In Drawing the Line at the Big Ditch, Clymer tells the story of the Panama Canal throughout the Ford, Carter, and Reagan years, and explains how political divisions that surrounded it divided American politics for decades to come - New America Foundation
Bio
Steven C. Clemons
Steven Clemons directs the American Strategy Program at the New America Foundation, which aims to promote a new American internationalism that combines a tough-minded realism about America's interests in the world with a pragmatic idealism about the kind of world order best suited to America's democratic way of life. He is also a senior fellow at New America and previously served as executive vice president.
Publisher of the popular political blog The Washington Note, Clemons is a long-term policy practitioner and entrepreneur in Washington, D.C. He has served as Executive Vice President of the Economic Strategy Institute and Senior Policy Advisor on Economic and International Affairs to Senator Jeff Bingaman (D-NM) and was the first executive director of the Nixon Center.
Prior to moving to Washington, Clemons served for seven years as Executive Director of the Japan America Society of Southern California, and he co-founded with Chalmers Johnson the Japan Policy Research Institute, of which he is still Director.

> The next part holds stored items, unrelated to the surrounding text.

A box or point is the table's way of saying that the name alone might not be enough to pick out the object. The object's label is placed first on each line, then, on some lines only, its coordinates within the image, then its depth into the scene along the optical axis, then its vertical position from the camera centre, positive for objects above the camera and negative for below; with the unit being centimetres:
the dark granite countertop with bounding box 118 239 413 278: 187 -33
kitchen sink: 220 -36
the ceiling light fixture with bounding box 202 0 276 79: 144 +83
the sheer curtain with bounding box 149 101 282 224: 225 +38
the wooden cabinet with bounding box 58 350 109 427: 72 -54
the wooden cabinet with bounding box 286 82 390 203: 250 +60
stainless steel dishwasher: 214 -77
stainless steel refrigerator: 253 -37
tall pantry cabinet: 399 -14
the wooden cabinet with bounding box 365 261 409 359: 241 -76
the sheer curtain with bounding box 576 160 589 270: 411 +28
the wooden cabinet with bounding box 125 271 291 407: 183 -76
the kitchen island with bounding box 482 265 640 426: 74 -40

He is a member of the board of the Clarke Center at Dickinson College, a liberal arts college in Carlisle, Pa., as well as an advisory board member of the C.V. Starr Center for the Study of the American Experience at Washington College in Chestertown, Md. He is also a board member of the Global Policy Innovations Program at the Carnegie Council on Ethics and International Affairs and a member of the board of the Citizens for Global Solutions Education Fund.
Clemons writes frequently on matters of foreign policy, defense, and international economic policy. His work has appeared in many of the major leading op-ed pages, journals, and magazines around the world.
Adam Clymer
Adam Clymer is a former Washington Correspondent at The New York Times and author of Drawing the Line at the Big Ditch.
Clymer is the winner of numerous awards, including the Everett McKinley Dirksen Award for Distinguished Reporting of Congress and the Carey McWilliams Award from the American Political Science Association.